**Material provided**
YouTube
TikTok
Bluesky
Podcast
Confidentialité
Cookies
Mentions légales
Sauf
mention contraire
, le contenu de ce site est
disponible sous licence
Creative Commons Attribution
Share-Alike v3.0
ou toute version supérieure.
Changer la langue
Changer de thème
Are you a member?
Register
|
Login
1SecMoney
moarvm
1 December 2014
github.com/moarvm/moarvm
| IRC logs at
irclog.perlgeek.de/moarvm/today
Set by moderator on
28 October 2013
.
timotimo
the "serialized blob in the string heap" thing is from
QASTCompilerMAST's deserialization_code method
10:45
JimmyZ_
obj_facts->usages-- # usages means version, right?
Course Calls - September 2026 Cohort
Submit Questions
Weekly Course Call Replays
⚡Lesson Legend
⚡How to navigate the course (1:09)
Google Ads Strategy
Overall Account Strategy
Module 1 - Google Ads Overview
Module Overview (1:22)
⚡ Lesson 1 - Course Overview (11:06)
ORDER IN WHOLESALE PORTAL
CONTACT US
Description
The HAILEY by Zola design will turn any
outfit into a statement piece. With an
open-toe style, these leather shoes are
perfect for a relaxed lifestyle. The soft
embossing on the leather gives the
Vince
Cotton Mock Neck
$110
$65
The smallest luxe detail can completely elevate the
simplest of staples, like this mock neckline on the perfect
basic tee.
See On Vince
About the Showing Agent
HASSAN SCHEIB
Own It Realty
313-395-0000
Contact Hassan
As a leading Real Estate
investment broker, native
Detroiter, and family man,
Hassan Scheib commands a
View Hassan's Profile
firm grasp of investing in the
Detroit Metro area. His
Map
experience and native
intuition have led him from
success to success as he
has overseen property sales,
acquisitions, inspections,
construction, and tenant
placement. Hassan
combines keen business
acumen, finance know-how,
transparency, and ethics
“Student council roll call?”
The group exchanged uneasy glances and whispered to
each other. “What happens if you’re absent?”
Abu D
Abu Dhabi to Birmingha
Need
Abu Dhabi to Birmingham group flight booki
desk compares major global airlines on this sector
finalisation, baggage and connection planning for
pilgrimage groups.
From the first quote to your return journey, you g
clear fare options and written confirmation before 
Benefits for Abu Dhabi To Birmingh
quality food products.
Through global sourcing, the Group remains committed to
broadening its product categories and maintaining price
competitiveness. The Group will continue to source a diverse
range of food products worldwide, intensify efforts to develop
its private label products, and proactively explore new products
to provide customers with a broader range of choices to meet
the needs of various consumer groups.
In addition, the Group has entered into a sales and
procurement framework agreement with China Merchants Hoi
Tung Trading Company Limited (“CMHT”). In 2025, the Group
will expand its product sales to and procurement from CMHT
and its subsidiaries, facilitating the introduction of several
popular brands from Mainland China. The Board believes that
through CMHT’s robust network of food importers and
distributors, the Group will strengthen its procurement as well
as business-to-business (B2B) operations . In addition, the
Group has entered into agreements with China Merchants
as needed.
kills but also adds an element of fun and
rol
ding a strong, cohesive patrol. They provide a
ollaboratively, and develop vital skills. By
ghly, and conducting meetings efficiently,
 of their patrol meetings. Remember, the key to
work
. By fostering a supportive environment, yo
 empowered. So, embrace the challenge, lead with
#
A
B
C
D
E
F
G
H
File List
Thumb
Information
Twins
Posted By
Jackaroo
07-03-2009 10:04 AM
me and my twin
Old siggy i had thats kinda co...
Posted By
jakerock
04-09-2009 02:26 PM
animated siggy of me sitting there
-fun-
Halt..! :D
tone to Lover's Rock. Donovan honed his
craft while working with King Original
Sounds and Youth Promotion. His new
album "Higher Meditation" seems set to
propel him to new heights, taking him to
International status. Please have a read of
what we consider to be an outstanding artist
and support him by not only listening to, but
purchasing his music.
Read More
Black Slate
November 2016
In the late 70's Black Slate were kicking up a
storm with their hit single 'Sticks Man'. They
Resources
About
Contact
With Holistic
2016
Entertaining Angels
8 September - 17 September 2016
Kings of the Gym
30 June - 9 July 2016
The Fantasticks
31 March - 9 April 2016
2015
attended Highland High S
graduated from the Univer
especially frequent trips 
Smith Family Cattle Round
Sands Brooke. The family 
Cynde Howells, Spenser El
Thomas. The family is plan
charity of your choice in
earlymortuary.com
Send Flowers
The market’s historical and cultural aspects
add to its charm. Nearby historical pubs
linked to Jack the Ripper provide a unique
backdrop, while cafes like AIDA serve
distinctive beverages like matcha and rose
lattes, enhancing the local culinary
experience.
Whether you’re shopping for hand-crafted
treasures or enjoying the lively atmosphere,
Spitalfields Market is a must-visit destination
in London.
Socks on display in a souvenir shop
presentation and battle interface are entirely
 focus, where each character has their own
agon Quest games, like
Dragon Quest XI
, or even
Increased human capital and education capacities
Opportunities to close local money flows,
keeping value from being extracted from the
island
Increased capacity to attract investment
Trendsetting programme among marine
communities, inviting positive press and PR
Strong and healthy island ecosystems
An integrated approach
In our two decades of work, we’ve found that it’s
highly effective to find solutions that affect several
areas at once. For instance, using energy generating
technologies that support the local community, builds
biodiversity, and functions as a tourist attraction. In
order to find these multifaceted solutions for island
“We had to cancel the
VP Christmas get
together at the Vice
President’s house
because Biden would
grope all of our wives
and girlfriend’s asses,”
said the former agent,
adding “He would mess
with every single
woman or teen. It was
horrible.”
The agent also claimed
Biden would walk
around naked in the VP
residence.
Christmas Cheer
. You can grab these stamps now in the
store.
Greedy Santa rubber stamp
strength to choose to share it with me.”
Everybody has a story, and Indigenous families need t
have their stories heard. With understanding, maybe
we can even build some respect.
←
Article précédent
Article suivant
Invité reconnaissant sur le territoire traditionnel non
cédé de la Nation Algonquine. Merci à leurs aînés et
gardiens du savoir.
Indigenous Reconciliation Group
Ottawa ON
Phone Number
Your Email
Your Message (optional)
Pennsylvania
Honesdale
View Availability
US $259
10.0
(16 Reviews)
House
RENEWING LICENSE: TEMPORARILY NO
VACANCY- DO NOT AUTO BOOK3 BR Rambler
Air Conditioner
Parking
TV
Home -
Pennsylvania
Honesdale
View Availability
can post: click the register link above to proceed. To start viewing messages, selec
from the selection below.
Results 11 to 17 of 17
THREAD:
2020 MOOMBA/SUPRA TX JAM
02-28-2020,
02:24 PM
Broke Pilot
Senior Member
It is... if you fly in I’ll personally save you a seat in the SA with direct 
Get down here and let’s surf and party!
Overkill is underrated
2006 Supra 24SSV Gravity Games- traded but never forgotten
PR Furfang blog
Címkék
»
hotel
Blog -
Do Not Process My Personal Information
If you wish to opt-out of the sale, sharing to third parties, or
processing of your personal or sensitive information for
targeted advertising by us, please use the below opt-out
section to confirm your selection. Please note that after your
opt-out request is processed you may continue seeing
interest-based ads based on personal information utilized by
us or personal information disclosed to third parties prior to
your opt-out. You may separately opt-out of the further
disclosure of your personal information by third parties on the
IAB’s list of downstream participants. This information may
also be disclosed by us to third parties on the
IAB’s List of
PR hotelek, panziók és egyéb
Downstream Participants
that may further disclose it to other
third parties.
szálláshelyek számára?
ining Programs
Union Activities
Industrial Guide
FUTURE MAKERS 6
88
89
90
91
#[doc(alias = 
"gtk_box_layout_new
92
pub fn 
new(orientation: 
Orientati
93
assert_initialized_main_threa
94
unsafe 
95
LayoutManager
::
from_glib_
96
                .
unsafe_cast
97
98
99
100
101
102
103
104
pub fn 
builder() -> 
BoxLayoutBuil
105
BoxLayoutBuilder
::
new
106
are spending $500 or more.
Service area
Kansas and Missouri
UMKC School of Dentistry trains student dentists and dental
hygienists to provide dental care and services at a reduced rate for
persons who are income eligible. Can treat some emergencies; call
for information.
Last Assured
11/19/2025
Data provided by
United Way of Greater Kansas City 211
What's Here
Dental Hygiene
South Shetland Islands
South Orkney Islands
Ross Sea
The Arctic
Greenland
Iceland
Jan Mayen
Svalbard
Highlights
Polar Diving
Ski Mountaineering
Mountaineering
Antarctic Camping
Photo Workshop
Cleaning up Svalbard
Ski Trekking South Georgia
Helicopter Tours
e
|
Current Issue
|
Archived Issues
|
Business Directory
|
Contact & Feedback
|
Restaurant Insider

**Work to be completed**
From the listing, copy every line where the string "develop" appears.

**Solution to this task**
range of food products worldwide, intensify efforts to develop
ollaboratively, and develop vital skills. By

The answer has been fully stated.